_Material for the task_.
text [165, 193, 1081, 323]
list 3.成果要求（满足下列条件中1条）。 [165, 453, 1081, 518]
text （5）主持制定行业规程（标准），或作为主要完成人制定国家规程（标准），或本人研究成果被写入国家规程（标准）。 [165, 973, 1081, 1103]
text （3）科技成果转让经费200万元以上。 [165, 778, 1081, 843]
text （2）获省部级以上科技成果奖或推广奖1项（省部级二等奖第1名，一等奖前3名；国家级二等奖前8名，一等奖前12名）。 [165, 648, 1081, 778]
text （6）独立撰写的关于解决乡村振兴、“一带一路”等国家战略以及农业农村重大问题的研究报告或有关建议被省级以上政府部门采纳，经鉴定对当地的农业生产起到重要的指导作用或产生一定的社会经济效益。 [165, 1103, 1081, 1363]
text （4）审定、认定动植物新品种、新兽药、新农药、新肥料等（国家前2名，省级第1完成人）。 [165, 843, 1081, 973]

_Exercise description_. For this exercise, output the entries above exactly as written.

_Answer to this task_.
text [165, 193, 1081, 323]
list 3.成果要求（满足下列条件中1条）。 [165, 453, 1081, 518]
text （5）主持制定行业规程（标准），或作为主要完成人制定国家规程（标准），或本人研究成果被写入国家规程（标准）。 [165, 973, 1081, 1103]
text （3）科技成果转让经费200万元以上。 [165, 778, 1081, 843]
text （2）获省部级以上科技成果奖或推广奖1项（省部级二等奖第1名，一等奖前3名；国家级二等奖前8名，一等奖前12名）。 [165, 648, 1081, 778]
text （6）独立撰写的关于解决乡村振兴、“一带一路”等国家战略以及农业农村重大问题的研究报告或有关建议被省级以上政府部门采纳，经鉴定对当地的农业生产起到重要的指导作用或产生一定的社会经济效益。 [165, 1103, 1081, 1363]
text （4）审定、认定动植物新品种、新兽药、新农药、新肥料等（国家前2名，省级第1完成人）。 [165, 843, 1081, 973]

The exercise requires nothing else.